(Text block):
------------------------------------------------------------------------
But by far the metal’s greatest use is in catalytic converters – pollution control devices used in automobiles, factories, and power turbines – as palladium’s atoms are extremely effective at trapping carbon particle emissions.
While Western nations have been implementing pollution control standards for years, in developing countries such as China and India, where pollution controls are almost non-existent, smog still poses severe health and environmental hazards. As more and more countries around the world strive to improve their pollution control standards, and with automobile production on the rise in China, India, Russia, and Brazil especially, we can expect palladium’s demand to rise steadily for years to come.
Just coming off of its highest ever annual global demand of 9.32 million ounces in 2012, palladium’s demand this year has reached a new all-time high of 9.7 to 9.8 million ounces, while 2014’s demand is expected to easily surpass 10 million.
------------------------------------------------------------------------
(Data supplied):
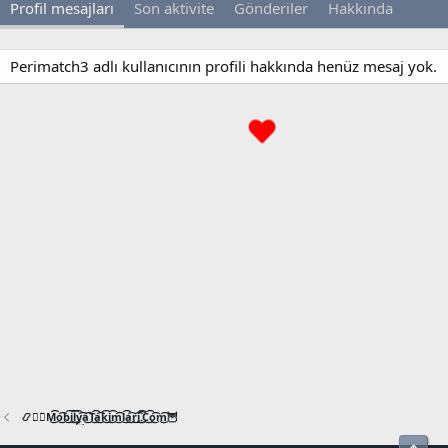
Profil mesajları
Son aktivite
Gönderiler
Hakkında
Perimatch3 adlı kullanıcının profili hakkında henüz mesaj yok.
📿🧙‍♂️M͜͡o͜͡b͜͡i͜͡l͜͡y͜͡a͜͡T͜͡a͜͡k͜͡i͜͡m͜͡l͜͡a͜͡r͜͡i͜͡.͜͡C͜͡o͜͡m͜͡🦉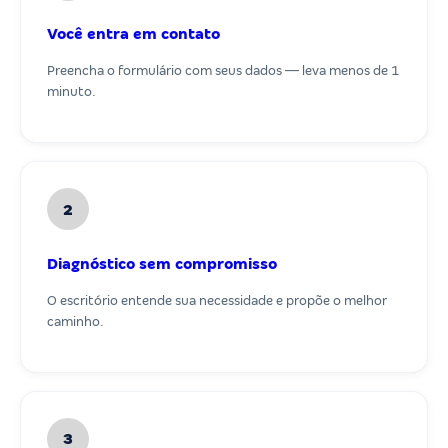
Você entra em contato
Preencha o formulário com seus dados — leva menos de 1
minuto.
2
Diagnóstico sem compromisso
O escritório entende sua necessidade e propõe o melhor
caminho.
3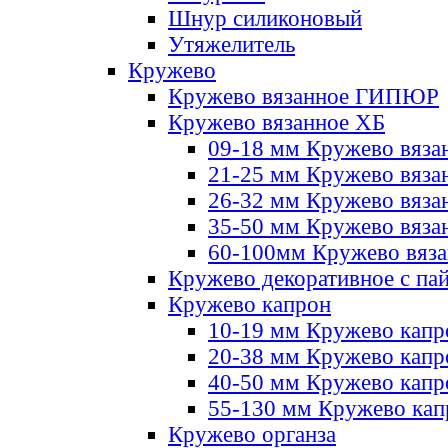
Шнур силиконовый
Утяжелитель
Кружево
Кружево вязанное ГИПЮР
Кружево вязанное ХБ
09-18 мм Кружево вяза
21-25 мм Кружево вяза
26-32 мм Кружево вяза
35-50 мм Кружево вяза
60-100мм Кружево вяз
Кружево декоративное с па
Кружево капрон
10-19 мм Кружево капр
20-38 мм Кружево кап
40-50 мм Кружево капр
55-130 мм Кружево кап
Кружево органза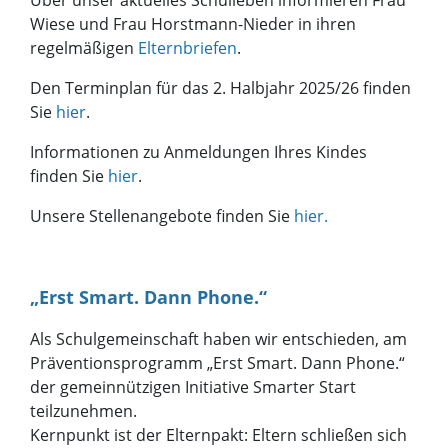
Wiese und Frau Horstmann-Nieder in ihren
regelmäßigen
Elternbriefen
.
Den Terminplan für das 2. Halbjahr 2025/26 finden
Sie
hier
.
Informationen zu Anmeldungen Ihres Kindes
finden Sie
hier
.
Unsere Stellenangebote finden Sie
hi
er.
„Erst Smart. Dann Phone.“
Als Schulgemeinschaft haben wir entschieden, am
Präventionsprogramm „Erst Smart. Dann Phone.“
der gemeinnützigen Initiative Smarter Start
teilzunehmen.
Kernpunkt ist der Elternpakt: Eltern schließen sich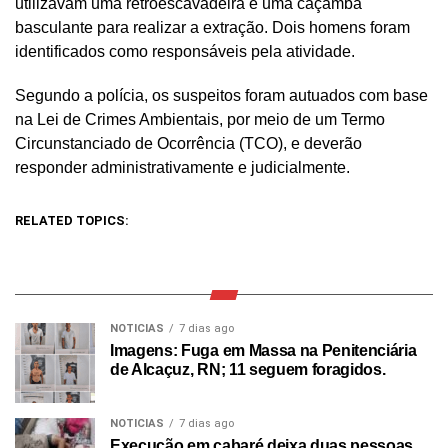
utilizavam uma retroescavadeira e uma caçamba
basculante para realizar a extração. Dois homens foram
identificados como responsáveis pela atividade.
Segundo a polícia, os suspeitos foram autuados com base
na Lei de Crimes Ambientais, por meio de um Termo
Circunstanciado de Ocorrência (TCO), e deverão
responder administrativamente e judicialmente.
RELATED TOPICS:
NOTICIAS
7 dias ago
Imagens: Fuga em Massa na Penitenciária
de Alcaçuz, RN; 11 seguem foragidos.
NOTICIAS
7 dias ago
Execução em cabaré deixa duas pessoas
------------------------------------------------------------------------
(Task list):
A: In the palladium passage, what was the metal's global demand in 2012?
B: Please translate this sentence from the palladium passage into Spanish: "But by far the metal’s greatest use is in catalytic converters – pollution control devices used in automobiles, factories, and power turbines – as palladium’s atoms are extremely effective at trapping carbon particle emissions."
The listing is separate material, apart from the palladium passage.

(Solutions):
A: 9.32 million ounces.

B: Pero, con mucho, el mayor uso del metal está en los convertidores catalíticos (dispositivos de control de la contaminación utilizados en automóviles, fábricas y turbinas de generación eléctrica), ya que los átomos del paladio son sumamente eficaces para atrapar las emisiones de partículas de carbono.